Data extracts:
○ ○ ○ ○ ○
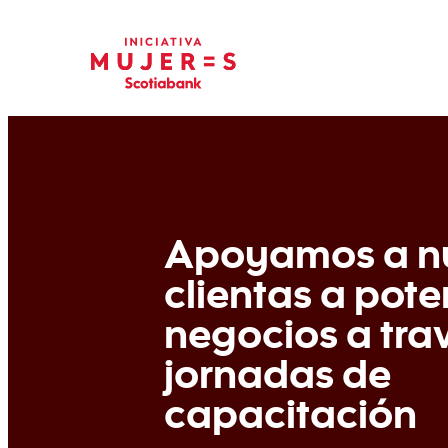
Apoyamos a nu
clientas a pote
negocios a tra
jornadas de
capacitación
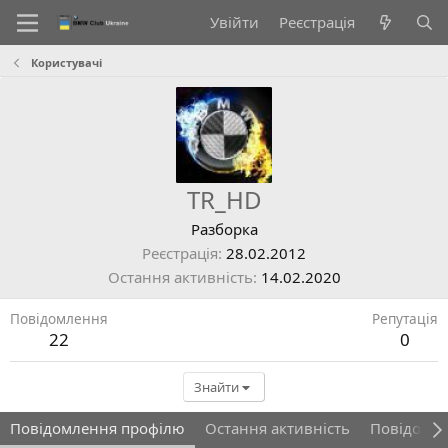
Увійти
Реєстрація
Користувачі
TR_HD
Разборка
Реєстрація
28.02.2012
Остання активність
14.02.2020
Повідомлення
Репутація
22
0
Знайти
Повідомлення профілю
Остання активність
Повідомл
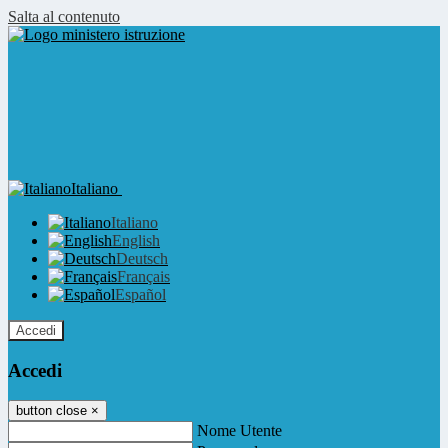
Salta al contenuto
Italiano
Italiano
English
Deutsch
Français
Español
Accedi
Accedi
button close
×
Nome Utente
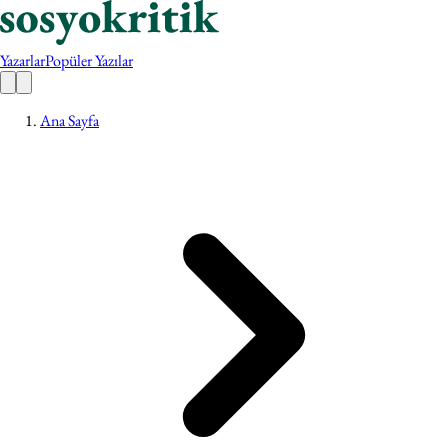
Yazarlar
Popüler Yazılar
Ana Sayfa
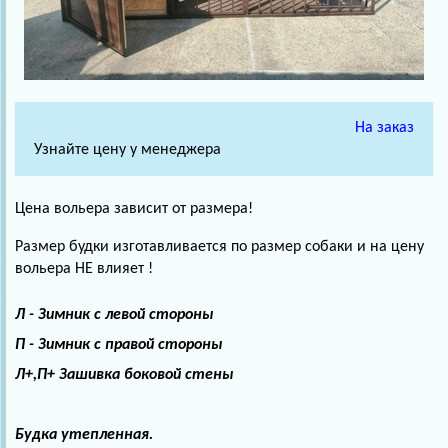
На заказ
Узнайте цену у менеджера
Цена вольера зависит от размера!
Размер будки изготавливается по размер собаки и на цену
вольера НЕ влияет !
Л - Зимник с левой стороны
П - Зимник с правой стороны
Л+,П+ Зашивка боковой стены
Будка утепленная.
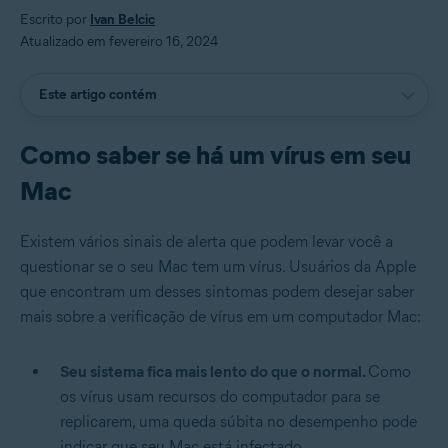
Escrito por
Ivan Belcic
Atualizado em fevereiro 16, 2024
Este artigo contém
Como saber se há um vírus em seu
Mac
Existem vários sinais de alerta que podem levar você a
questionar se o seu Mac tem um vírus. Usuários da Apple
que encontram um desses sintomas podem desejar saber
mais sobre a verificação de vírus em um computador Mac:
Seu sistema fica mais lento do que o normal.
Como
os vírus usam recursos do computador para se
replicarem, uma queda súbita no desempenho pode
indicar que seu Mac está infectado.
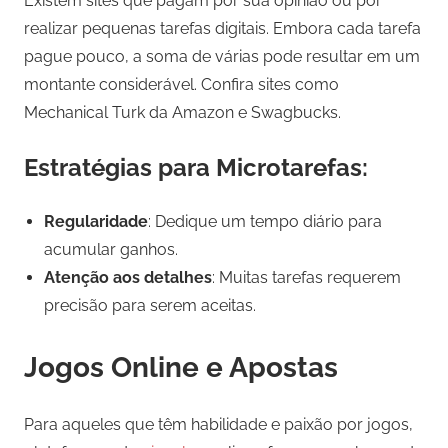
Existem sites que pagam por sua opinião ou por
realizar pequenas tarefas digitais. Embora cada tarefa
pague pouco, a soma de várias pode resultar em um
montante considerável. Confira sites como
Mechanical Turk da Amazon e Swagbucks.
Estratégias para Microtarefas:
Regularidade
: Dedique um tempo diário para
acumular ganhos.
Atenção aos detalhes
: Muitas tarefas requerem
precisão para serem aceitas.
Jogos Online e Apostas
Para aqueles que têm habilidade e paixão por jogos,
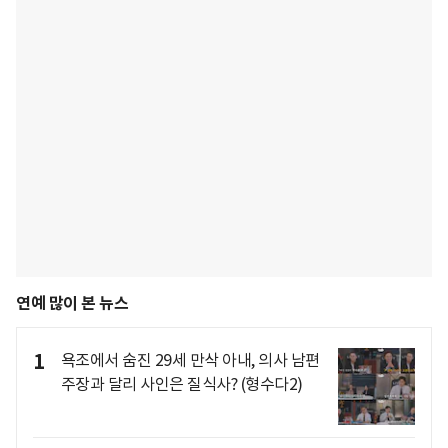
연예 많이 본 뉴스
1
욕조에서 숨진 29세 만삭 아내, 의사 남편
주장과 달리 사인은 질식사? (형수다2)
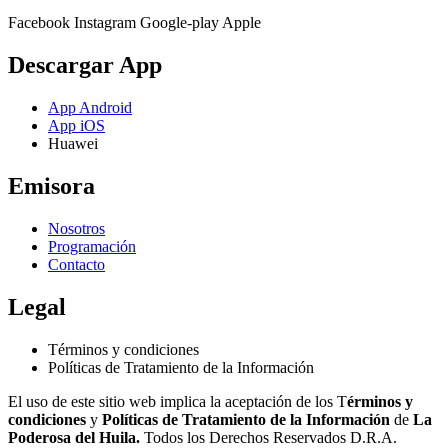
Facebook
Instagram
Google-play
Apple
Descargar App
App Android
App iOS
Huawei
Emisora
Nosotros
Programación
Contacto
Legal
Términos y condiciones
Políticas de Tratamiento de la Información
El uso de este sitio web implica la aceptación de los T
érminos y
condiciones
y
Políticas de Tratamiento de la Información
de
La
Poderosa del Huila.
Todos los Derechos Reservados D.R.A.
○ ○ ○ ○ ○
The material above should be repeated word for word, with every picture omitted.

Answer space:
Apoyamos a nu
clientas a pote
negocios a tra
jornadas de
capacitación
Увійти
Реєстрація
Користувачі
TR_HD
Разборка
Реєстрація
28.02.2012
Остання активність
14.02.2020
Повідомлення
Репутація
22
0
Знайти
Повідомлення профілю
Остання активність
Повідомл
Salta al contenuto
Italiano
Italiano
English
Deutsch
Français
Español
Accedi
Accedi
button close
×
Nome Utente
Yazarlar
Popüler Yazılar
Ana Sayfa
На заказ
Узнайте цену у менеджера
Цена вольера зависит от размера!
Размер будки изготавливается по размер собаки и на цену
вольера НЕ влияет !
Л - Зимник с левой стороны
П - Зимник с правой стороны
Л+,П+ Зашивка боковой стены
Будка утепленная.
Escrito por
Ivan Belcic
Atualizado em fevereiro 16, 2024
Este artigo contém
Como saber se há um vírus em seu
Mac
Existem vários sinais de alerta que podem levar você a
questionar se o seu Mac tem um vírus. Usuários da Apple
que encontram um desses sintomas podem desejar saber
mais sobre a verificação de vírus em um computador Mac:
Seu sistema fica mais lento do que o normal.
Como
os vírus usam recursos do computador para se
replicarem, uma queda súbita no desempenho pode
indicar que seu Mac está infectado.
Existem sites que pagam por sua opinião ou por
realizar pequenas tarefas digitais. Embora cada tarefa
pague pouco, a soma de várias pode resultar em um
montante considerável. Confira sites como
Mechanical Turk da Amazon e Swagbucks.
Estratégias para Microtarefas:
Regularidade
: Dedique um tempo diário para
acumular ganhos.
Atenção aos detalhes
: Muitas tarefas requerem
precisão para serem aceitas.
Jogos Online e Apostas
Para aqueles que têm habilidade e paixão por jogos,
연예 많이 본 뉴스
1
욕조에서 숨진 29세 만삭 아내, 의사 남편
주장과 달리 사인은 질식사? (형수다2)
Facebook
Instagram
Google-play
Apple
Descargar App
App Android
App iOS
Huawei
Emisora
Nosotros
Programación
Contacto
Legal
Términos y condiciones
Políticas de Tratamiento de la Información
El uso de este sitio web implica la aceptación de los T
érminos y
condiciones
y
Políticas de Tratamiento de la Información
de
La
Poderosa del Huila.
Todos los Derechos Reservados D.R.A.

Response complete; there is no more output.